La séquence dans la boîte de nuit permet d’avancer une autre hypothèse. Dans ce lieu où les corps et les genres se mêlent dans une liberté complète, débarrassés de toute pression extérieure, les êtres se révèlent. Un travesti se tortille sur un play-back. Dolan nous a fait aimer « On ne change pas » de Céline Dion, Ozon nous émeut aux larmes sur « Naître une femme » de Nicole Croisille. Tout ce qui constitue le grotesque de la situation se trouve sublimé par la pureté des regards portés sur la scène : elle est magnifique, cette diva, et tous les freaks de la salle sont saisis. Mais au fil de la séquence, une évidence s’impose : au contact du travesti (joué tout en finesse par Romain Duris), c’est Claire qui devient femme. Un rouge à lèvres, un décolleté, une robe rouge, autant de signes d’une certaine féminité nouvellement conquise.
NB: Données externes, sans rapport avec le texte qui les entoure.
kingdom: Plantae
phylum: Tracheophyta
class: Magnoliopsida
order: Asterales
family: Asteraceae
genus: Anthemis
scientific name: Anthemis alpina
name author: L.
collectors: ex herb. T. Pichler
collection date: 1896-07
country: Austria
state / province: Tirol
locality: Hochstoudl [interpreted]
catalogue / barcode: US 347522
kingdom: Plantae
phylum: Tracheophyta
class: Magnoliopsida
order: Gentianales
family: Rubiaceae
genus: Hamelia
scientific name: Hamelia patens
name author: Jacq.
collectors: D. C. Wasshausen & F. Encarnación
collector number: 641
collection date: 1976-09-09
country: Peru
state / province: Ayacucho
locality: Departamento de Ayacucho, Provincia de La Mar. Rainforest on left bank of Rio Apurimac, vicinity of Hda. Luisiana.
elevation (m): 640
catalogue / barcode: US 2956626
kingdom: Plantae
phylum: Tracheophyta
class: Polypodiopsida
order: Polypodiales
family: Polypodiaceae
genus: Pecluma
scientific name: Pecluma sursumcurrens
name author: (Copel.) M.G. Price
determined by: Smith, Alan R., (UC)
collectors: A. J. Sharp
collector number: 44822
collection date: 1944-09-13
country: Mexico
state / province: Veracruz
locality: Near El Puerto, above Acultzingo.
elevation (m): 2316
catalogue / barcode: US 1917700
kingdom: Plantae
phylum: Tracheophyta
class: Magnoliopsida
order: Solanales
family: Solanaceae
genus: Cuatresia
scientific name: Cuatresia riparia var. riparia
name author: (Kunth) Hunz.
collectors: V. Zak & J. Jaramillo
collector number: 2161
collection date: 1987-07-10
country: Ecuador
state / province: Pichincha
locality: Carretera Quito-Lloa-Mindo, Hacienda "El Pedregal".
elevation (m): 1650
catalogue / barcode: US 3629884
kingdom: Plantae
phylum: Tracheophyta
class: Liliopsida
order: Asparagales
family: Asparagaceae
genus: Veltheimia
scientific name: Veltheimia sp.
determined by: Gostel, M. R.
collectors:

Cette esthétique du trouble, de l’ambivalence, a bien sûr une dimension politique : il n’y a pas de gens normaux, et d’autant moins ceux qui en ont l’apparence. A ceux qui voudraient abroger la loi sur le mariage homosexuel, Ozon répond par une image qui sert aussi de conclusion : un homme, une femme enceinte et un enfant s’éloignent en nous tournant le dos. Quelle est la relation qui les unit ? On n’en sait rien, et au fond, on s’en fout. Peu importe le lien, pourvu qu’il y ait l’amour.